Workaround: For servers with Skylake Gold or Platinum CPUs, Sub-NUMA clustering must be disabled in the BIOS.
The ptp-notification-demo App is Not a System-Managed Application¶
The ptp-notification-demo app is provided for demonstration purposes only. Therefore, it is not supported on typical platform operations such as Backup and Restore.
The Vault application is not supported in StarlingX Release 7.0.
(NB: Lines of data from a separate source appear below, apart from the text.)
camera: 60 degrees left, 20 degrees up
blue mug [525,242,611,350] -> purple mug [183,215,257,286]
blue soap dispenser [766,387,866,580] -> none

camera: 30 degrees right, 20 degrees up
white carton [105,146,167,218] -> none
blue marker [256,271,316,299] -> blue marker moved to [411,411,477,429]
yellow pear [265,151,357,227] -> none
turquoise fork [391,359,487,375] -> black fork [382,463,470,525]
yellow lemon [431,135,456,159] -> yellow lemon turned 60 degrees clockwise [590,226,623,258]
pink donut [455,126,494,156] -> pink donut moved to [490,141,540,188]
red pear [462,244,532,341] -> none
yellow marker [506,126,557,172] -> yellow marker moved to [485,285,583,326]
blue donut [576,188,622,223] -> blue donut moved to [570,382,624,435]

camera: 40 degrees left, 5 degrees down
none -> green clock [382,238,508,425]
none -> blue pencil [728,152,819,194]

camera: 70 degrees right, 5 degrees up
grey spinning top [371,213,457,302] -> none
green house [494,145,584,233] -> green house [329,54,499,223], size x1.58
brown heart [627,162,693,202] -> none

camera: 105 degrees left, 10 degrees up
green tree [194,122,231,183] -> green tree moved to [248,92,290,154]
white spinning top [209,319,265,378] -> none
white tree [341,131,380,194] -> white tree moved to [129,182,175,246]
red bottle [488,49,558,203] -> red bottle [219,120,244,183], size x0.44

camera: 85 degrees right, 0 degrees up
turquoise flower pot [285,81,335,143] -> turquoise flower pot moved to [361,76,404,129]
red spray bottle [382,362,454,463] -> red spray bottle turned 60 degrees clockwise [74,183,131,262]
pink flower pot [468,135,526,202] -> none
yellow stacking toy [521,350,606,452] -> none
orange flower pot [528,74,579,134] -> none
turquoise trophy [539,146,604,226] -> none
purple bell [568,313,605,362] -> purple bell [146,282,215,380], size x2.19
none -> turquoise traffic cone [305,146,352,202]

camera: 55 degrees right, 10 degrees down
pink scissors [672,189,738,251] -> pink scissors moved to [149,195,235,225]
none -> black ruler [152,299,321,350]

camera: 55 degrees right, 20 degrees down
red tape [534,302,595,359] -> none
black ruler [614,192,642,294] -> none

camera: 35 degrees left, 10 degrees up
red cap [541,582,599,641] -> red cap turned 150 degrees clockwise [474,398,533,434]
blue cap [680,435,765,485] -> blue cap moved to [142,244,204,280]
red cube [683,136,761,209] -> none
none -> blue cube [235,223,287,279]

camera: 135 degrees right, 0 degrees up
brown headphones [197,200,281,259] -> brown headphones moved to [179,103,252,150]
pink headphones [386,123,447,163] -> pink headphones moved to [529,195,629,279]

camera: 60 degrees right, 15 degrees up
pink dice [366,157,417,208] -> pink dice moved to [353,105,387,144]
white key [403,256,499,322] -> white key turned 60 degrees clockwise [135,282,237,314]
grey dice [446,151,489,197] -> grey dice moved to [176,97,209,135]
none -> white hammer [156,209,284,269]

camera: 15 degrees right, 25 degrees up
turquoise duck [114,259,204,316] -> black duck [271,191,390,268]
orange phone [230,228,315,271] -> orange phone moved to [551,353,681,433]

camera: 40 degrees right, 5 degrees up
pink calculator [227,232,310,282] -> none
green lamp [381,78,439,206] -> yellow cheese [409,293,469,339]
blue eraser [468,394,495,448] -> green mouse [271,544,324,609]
The Portieris application is not supported in StarlingX Release 7.0.
Control Group parameter¶
The control group (cgroup) parameter kmem.limit_in_bytes has been deprecated, and results in the following message in the kernel’s log buffer (dmesg) during boot-up and/or during the Ansible bootstrap procedure: “kmem.limit_in_bytes is deprecated and will be removed. Please report your usecase to firstname.lastname@example.org if you depend on this functionality.” This parameter is used by a number of software packages in StarlingX, including, but not limited to, systemd, docker, containerd, libvirt etc.
Workaround: NA. This is only a warning message about the future deprecation of an interface.
Airship Armada is deprecated¶
StarlingX Release 7.0 introduces FluxCD based applications that utilize FluxCD Helm/source controller pods deployed in the flux-helm Kubernetes namespace. Airship Armada support is now considered to be deprecated. The Armada pod will continue to be deployed for use with any existing Armada based applications but will be removed in StarlingX Release 8.0, once the stx-openstack Armada application is fully migrated to FluxCD.